Kenyans fault Huduma Namba plan over Mastercard links
- Mastercard said: "Huduma Card is a multi-purpose prepaid card.Which can be obtained at the following banks: CBA, DTB, EQUITY and KCB. It enables you to make and receive social payments safely, conveniently and without cash in store, online, by phone anywhere Mastercard's accepted worldwide."
A section of Kenyan lawyers are questioning the Government’s motive behind the newly launched Huduma Namba exercise.
According to them, data on Kenyan citizens already exists from birth certificates, IDs, passports and even voters card registration.
This comes after the Government kicked off a fresh registration exercise for all citizens.
In the National Integrated Identity Management System (NIMS), one has to get a unique identification number known as Huduma Namba and have their biometric data (fingerprints) recorded.
“…otherwise you will not be able to access any Government service,” the Immigration Department said on Twitter.
Renowned Economist David Ndii responded then responded to Immigration saying:
“There is no such thing as government services.
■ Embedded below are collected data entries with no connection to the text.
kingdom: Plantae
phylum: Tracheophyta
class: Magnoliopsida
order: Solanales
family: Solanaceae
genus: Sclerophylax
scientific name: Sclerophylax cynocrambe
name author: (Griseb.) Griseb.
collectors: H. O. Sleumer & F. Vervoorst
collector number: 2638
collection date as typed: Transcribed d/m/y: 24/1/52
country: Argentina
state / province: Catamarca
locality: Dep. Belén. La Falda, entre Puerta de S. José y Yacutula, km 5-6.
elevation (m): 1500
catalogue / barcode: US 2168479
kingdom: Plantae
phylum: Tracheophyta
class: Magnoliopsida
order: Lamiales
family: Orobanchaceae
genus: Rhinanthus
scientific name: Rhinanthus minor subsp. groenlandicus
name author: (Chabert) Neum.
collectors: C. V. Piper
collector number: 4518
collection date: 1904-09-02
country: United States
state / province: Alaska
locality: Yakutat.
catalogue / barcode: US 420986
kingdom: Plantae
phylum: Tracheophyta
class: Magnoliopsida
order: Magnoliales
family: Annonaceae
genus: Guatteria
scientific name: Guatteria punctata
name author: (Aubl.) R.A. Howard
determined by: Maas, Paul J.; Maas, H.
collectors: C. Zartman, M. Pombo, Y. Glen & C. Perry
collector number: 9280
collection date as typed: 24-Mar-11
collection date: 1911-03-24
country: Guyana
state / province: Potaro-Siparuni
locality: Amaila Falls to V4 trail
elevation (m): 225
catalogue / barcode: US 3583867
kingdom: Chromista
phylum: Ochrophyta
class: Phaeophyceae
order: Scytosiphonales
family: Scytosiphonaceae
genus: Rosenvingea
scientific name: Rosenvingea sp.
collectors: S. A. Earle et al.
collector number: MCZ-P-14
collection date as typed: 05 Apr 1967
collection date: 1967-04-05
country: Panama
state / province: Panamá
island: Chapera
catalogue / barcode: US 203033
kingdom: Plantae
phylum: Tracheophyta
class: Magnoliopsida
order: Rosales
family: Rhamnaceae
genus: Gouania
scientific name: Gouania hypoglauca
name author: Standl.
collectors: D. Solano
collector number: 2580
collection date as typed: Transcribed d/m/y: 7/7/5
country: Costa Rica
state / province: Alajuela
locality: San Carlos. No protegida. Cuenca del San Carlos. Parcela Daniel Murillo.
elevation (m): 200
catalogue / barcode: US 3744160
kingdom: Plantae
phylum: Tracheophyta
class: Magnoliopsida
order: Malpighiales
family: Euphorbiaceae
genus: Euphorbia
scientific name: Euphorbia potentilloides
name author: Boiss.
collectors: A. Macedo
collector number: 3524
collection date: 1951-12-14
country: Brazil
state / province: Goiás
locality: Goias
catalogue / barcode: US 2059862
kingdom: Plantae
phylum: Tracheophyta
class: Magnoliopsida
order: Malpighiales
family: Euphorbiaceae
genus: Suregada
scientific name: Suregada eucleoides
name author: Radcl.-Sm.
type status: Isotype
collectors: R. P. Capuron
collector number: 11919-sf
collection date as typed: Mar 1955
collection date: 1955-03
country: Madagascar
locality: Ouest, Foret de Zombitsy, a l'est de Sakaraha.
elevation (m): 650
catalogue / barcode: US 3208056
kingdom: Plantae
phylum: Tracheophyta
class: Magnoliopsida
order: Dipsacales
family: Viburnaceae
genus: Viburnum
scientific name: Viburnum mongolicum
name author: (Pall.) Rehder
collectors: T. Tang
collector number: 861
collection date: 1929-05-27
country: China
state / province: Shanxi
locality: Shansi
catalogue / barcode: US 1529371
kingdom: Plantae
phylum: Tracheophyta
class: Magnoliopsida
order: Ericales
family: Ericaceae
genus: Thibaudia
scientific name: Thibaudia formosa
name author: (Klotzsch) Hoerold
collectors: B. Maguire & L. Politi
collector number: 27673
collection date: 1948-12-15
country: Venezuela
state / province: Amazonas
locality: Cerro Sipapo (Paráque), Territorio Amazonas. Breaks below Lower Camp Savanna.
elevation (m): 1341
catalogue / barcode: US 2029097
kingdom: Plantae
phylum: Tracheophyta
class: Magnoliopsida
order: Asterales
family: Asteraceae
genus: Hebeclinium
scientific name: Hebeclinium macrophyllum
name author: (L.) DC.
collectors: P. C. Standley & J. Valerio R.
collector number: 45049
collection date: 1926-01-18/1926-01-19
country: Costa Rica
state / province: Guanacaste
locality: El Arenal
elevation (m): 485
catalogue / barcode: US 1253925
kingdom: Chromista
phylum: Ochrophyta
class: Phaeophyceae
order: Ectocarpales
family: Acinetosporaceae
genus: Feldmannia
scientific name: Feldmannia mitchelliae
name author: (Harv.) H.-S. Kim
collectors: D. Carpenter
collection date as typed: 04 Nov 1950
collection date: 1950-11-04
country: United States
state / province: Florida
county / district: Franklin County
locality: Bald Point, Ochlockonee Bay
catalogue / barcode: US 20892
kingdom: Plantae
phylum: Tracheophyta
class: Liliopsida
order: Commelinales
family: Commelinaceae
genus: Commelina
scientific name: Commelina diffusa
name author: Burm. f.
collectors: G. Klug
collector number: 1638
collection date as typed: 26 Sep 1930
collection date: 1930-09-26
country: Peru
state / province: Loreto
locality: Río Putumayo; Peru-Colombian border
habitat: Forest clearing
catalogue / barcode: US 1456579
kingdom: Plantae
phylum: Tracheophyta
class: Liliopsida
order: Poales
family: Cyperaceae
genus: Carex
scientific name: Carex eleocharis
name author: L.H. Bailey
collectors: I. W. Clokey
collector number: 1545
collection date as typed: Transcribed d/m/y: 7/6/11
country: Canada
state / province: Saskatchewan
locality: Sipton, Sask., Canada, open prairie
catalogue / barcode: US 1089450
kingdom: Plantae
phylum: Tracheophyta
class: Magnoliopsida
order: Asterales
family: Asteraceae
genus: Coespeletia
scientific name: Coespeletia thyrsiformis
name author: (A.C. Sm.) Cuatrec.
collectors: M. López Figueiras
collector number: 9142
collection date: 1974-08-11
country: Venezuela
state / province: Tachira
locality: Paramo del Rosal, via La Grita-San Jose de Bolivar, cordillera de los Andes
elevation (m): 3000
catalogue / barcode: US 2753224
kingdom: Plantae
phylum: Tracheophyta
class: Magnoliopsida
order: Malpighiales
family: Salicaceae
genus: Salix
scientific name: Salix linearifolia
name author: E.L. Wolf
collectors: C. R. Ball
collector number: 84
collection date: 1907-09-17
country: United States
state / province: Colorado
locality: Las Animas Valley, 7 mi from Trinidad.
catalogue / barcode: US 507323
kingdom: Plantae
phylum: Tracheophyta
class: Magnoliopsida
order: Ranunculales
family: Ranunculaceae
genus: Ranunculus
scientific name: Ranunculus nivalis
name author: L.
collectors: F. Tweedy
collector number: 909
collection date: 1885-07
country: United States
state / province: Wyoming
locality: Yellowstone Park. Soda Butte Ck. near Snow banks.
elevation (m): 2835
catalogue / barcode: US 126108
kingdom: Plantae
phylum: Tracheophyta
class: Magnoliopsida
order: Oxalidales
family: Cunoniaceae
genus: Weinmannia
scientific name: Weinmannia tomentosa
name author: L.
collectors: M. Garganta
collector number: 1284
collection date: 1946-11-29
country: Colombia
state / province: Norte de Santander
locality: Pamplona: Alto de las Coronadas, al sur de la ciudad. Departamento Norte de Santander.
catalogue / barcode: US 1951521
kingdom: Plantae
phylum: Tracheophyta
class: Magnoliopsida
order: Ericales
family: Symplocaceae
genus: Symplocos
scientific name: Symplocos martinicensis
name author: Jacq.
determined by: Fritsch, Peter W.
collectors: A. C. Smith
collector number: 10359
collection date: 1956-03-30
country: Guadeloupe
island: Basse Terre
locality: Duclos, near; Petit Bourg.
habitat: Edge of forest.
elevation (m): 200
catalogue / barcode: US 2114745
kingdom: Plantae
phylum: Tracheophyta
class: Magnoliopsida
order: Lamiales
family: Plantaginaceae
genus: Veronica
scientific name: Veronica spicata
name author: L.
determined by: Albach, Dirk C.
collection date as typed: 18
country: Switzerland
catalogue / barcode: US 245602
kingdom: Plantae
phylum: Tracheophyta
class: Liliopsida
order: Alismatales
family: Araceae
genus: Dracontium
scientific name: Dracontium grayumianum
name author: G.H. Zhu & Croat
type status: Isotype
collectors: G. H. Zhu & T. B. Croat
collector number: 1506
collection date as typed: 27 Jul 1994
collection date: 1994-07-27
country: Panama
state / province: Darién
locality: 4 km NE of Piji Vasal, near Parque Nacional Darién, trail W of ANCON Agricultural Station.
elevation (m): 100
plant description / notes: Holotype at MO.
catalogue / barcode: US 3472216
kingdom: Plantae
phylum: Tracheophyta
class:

They are public services and constitutional entitlements with or without Huduma Namba. We pay you to provide them. This colonial/dictatorship mentality is unacceptable.”
Critics say the costs involved in the project and how partners such as Mastercard were selected has not been made public.
“Our Government needs to be Fully transparent on Huduma Namba. Is it related to previous Huduma Card run by Mastercard? Where will all individual information under Huduma Namba be domiciled? By MasterCard, a foreign company? How safe is the info from Criminal & Terrorist Hackers?” Lawyer Donald Kipkorir posed.
The advocate further faulted the Government for not making public information on which technological system Huduma Numba runs on, who owns the application or how it addresses the right to privacy as engraved in the Constitution.
Waikwa Wanyoike, a former director at the Katiba Institute, accused the State of hiring a company in secret with no information as to how the data collected will be used or what it will be used for.
“There is no law to restrain rogue government officer if they decide to use our personal data for illegal purpose. There is simply no data law to protect the data, period!” he noted.
Wanyoike who now serves as a Litigation officer at the Open Society Justice Initiative (OSF) further questioned why Kenyans have to line up all day to provide data when the Government already holds sufficient registration information on them.
“Why not transfer what GoK has to NIIMS? Why would Bunge pass a law with such serious consequences using a sneaky and illegal Miscellaneous Amendment process?” he posed.
MOVED TO COURT
According to Mugambi Laibuti, an advocate of the High Court, NIIMS and Huduma Namba should also be challenged in court in relation to their constitutionality.
“Does NIIMS/Huduma Namba guarantee the right to access to information? 4. How does NIIMS/Huduma Namba provide for access for persons with limited digital literacy ? what about access for persons with disabilities?” he asked.
He also raised issues of dispute resolution mechanisms and whether such is available within the Huduma Namba project.
The Kenya Human Rights Commission has since moved to court to stop the process.
In the petition, the lobbyists claim the law empowers the State to collect data, including DNA but does not guarantee safety and protection of the information.
Lecturer Wandia Njoya echoed the sentiments also questioning why MasterCard is to be given access to Kenyans’ bio data.
According to her, the global payments and technology company should market their card to customers and not ‘capture weak, corrupt African governments and enslave Kenyans with debt.’
Mastercard responded to her saying: “Huduma Card is a multi-purpose prepaid card.Which can be obtained at the following banks: CBA, DTB, EQUITY and KCB. It enables you to make and receive social payments safely, conveniently and without cash in store, online, by phone anywhere Mastercard’s accepted worldwide.”